§ YOUR INSTRUCTIONS:
From the data below, repeat exactly the lines from the line with "moved | greyish" to the line with "moved | fire", both included.

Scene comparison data
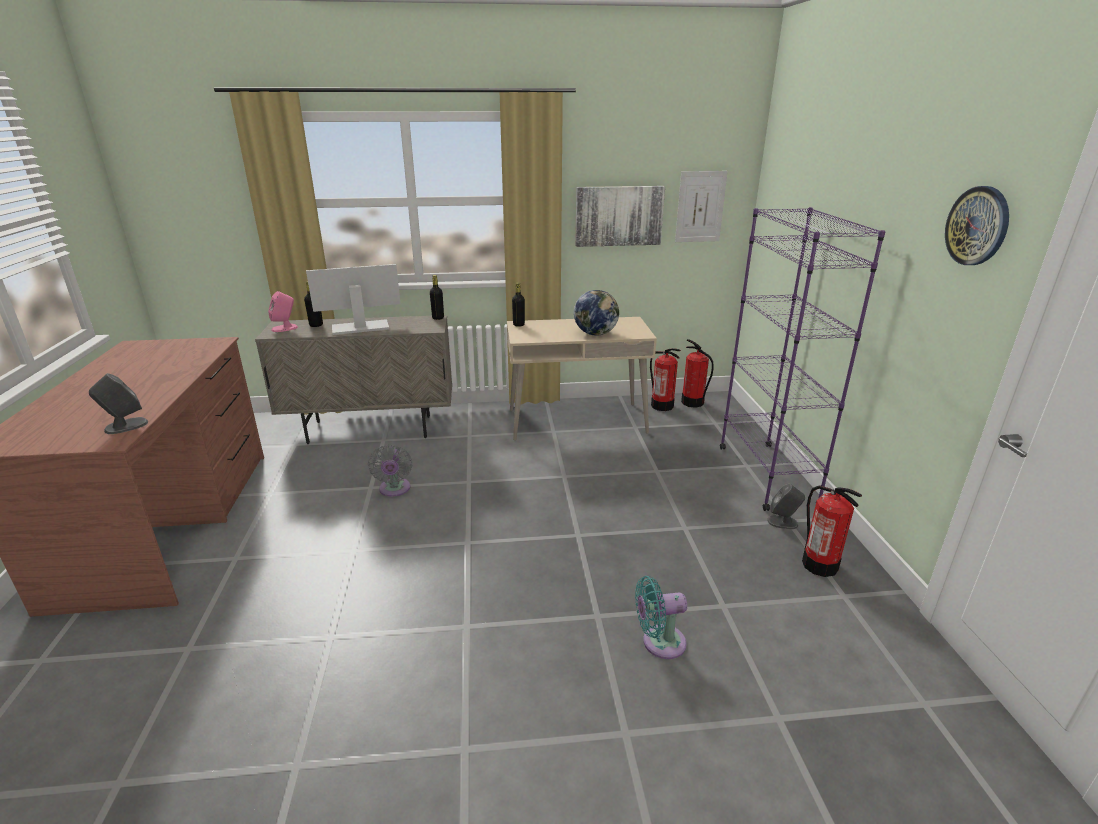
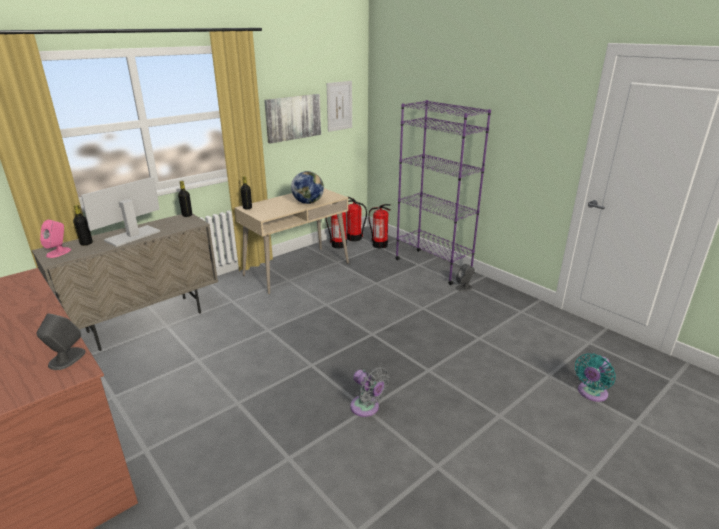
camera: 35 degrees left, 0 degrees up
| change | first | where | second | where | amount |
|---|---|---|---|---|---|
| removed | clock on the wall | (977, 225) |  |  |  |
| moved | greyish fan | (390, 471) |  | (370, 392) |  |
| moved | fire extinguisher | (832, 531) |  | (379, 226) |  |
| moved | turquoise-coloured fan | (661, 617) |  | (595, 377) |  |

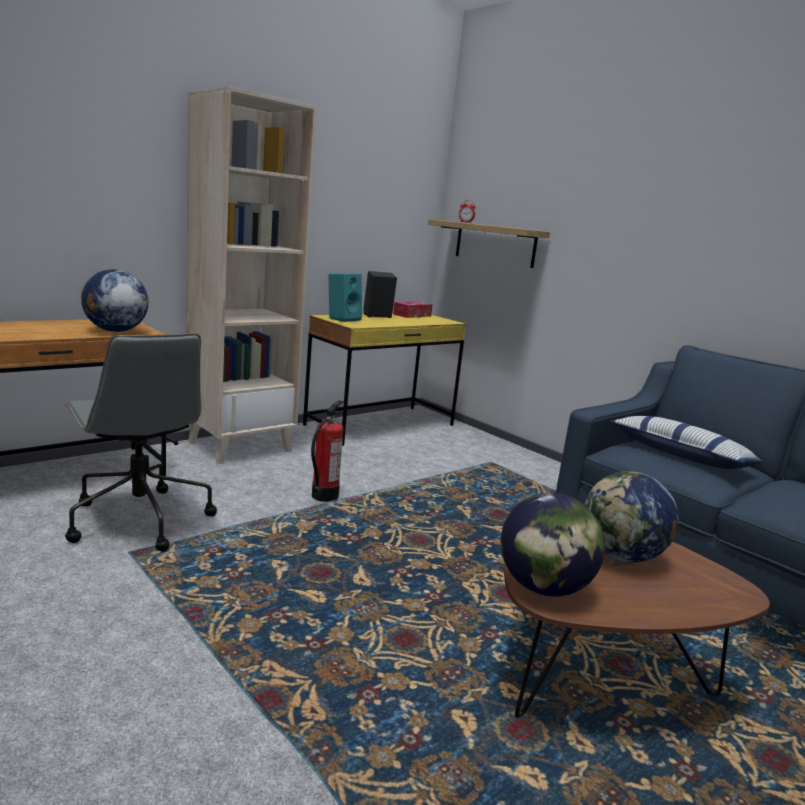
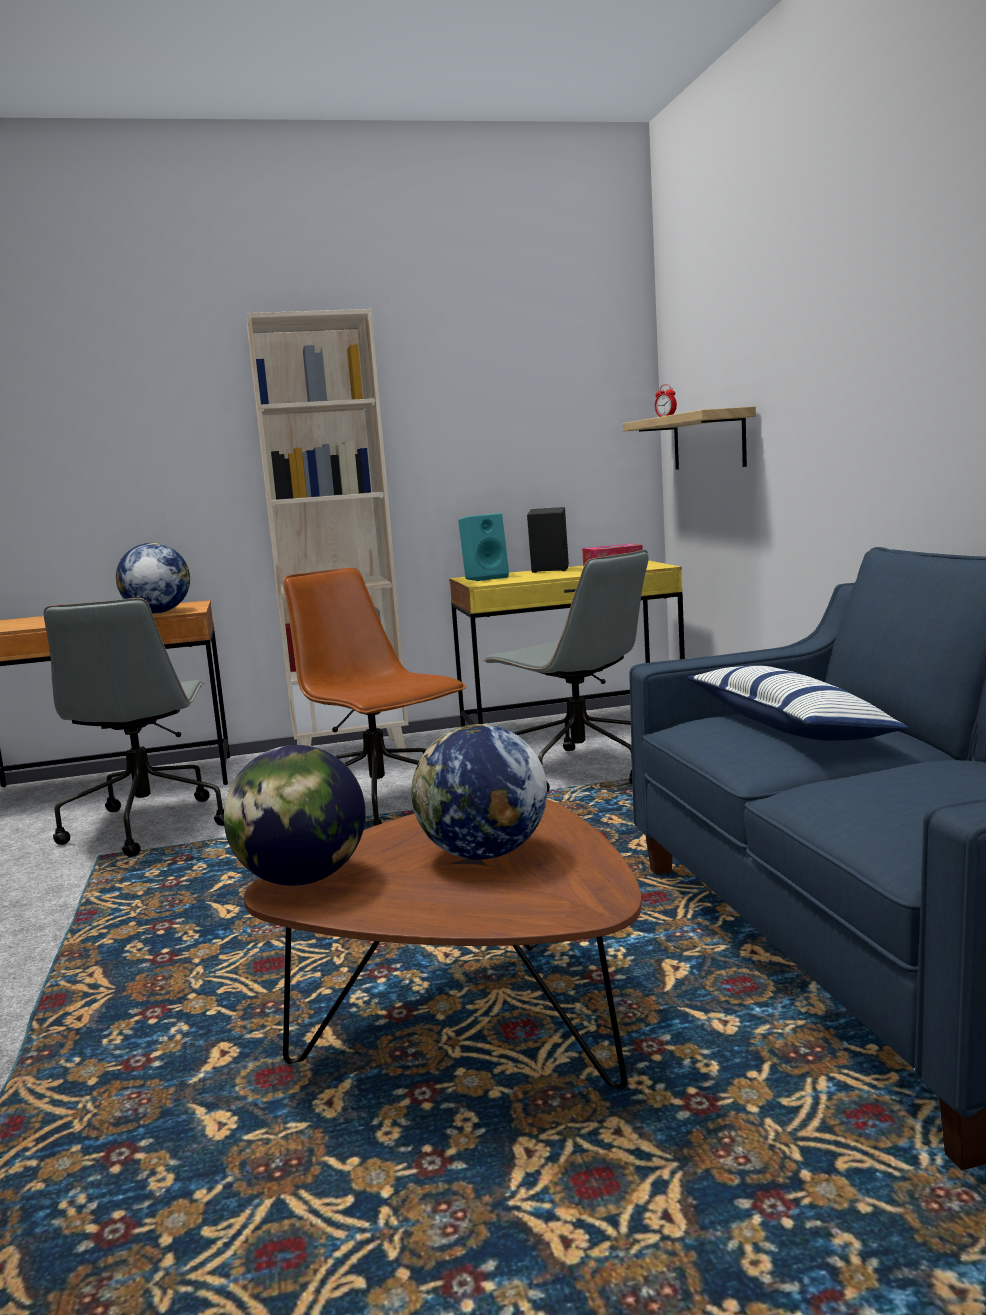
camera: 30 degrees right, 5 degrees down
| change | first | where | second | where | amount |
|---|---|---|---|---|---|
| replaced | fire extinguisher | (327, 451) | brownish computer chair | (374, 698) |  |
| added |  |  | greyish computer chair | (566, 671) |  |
* * *
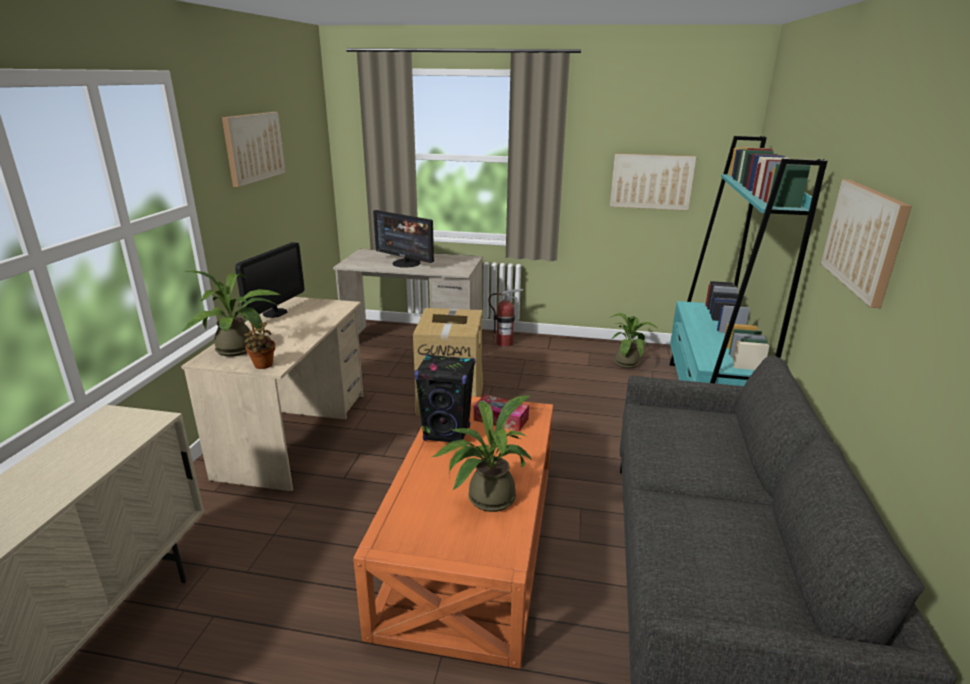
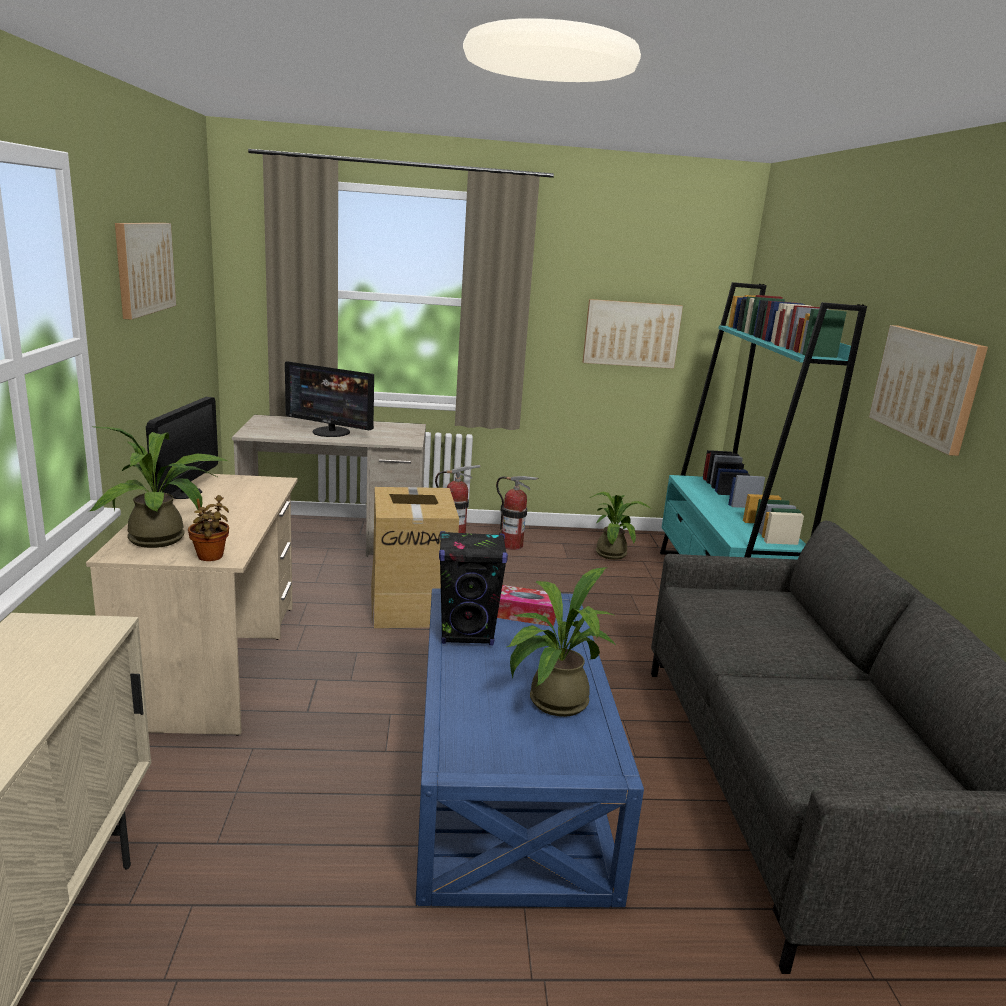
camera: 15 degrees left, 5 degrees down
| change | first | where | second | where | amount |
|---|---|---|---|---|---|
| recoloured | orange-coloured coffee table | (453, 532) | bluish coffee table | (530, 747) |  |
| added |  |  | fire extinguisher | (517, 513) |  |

§ WRITTEN RESPONSE:
| moved | greyish fan | (390, 471) |  | (370, 392) |  |
| moved | fire extinguisher | (832, 531) |  | (379, 226) |  |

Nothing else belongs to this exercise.